Crypto Fraud Mastermind Sentenced to 20 Years, Vanishes Before Serving Prison Term
A federal court in the United States has sentenced Daren Li, a 42-year-old dual national of China and St. Kitts and Nevis, to 20 years in prison for masterminding a global cryptocurrency investment fraud worth nearly ₹610 crore ($73.6 million). The sentencing, however, has been rendered effectively meaningless after Li fled in December 2025 by removing his electronic ankle monitor, leaving him at large and underscoring the challenges of prosecuting transnational cybercrime.
Background and Context
The sophisticated operation represents one of the largest recent examples of “pig butchering” scams, a deceptive practice where criminals spend weeks or months cultivating relationships with victims before convincing them to invest in fraudulent schemes. According to court records, the network was primarily operated from Cambodia, which has emerged as a significant hub for transnational cyber fraud operations. Victims were targeted through social media platforms, dating applications, unsolicited phone calls, and text messages, with fraudsters impersonating romantic partners, financial advisers, or successful cryptocurrency traders.
Key Figures and Entities
Li pleaded guilty in November 2024 to conspiracy to launder funds obtained through fraudulent cryptocurrency investment schemes. Court documents identify him as the first defendant directly involved in receiving and transferring victim funds to be formally sentenced. The operation functioned like a corporate enterprise, employing recruiters, relationship managers, financial operators, and money-laundering specialists working in coordination. Eight co-conspirators have already pleaded guilty in connection with the case, though prosecutors emphasized Li's central role in the financial pipeline that processed stolen funds.
Legal and Financial Mechanisms
The criminal enterprise utilized sophisticated fake cryptocurrency trading platforms designed to mimic legitimate exchanges. These platforms displayed fabricated gains to encourage larger deposits, with initial investments appearing profitable to build false confidence. According to prosecutors, approximately ₹500 crore ($60 million) of the total fraudulent proceeds were routed through US-based shell companies specifically established to conceal the origin of the funds. The money was subsequently converted into cryptocurrency, creating multiple layers of complexity that significantly hindered tracing and recovery efforts. In some instances, fraudsters impersonated technical support executives to convince victims to transfer additional funds to resolve fictitious technical issues.

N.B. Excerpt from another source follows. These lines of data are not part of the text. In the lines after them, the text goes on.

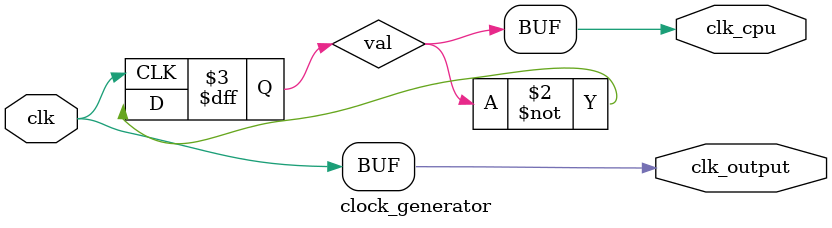
<source format=v>

`default_nettype none

module clock_generator (
    input  wire       clk,
    output  wire       clk_cpu,
    output  wire       clk_output
);
    reg val;
    assign clk_cpu = val;
    assign clk_output = clk;
    
    always @(posedge clk) begin
        val <= ~val;
    end
    

endmodule

</source>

International Implications and Policy Response
The investigation, led by the Global Investigative Operations Center of the US Secret Service with assistance from other federal agencies, highlights the industrial scale of modern cryptocurrency fraud and the limitations of current international cooperation mechanisms. Li's escape demonstrates the difficulties law enforcement agencies face in ensuring accountability across jurisdictions. The case has renewed calls for stronger international coordination and faster information-sharing mechanisms to combat cross-border cybercrime operations. Cybersecurity experts continue to warn investors against unsolicited investment offers, particularly those promising unusually high or guaranteed returns in cryptocurrency markets, emphasizing the need for independent verification of unfamiliar trading platforms and online relationships.
Sources
This report draws on US federal court records, statements from the US Secret Service's Global Investigative Operations Center, and legal filings related to the cryptocurrency fraud investigation. The information covers developments from the initial investigation through Li's sentencing and subsequent flight in late 2025.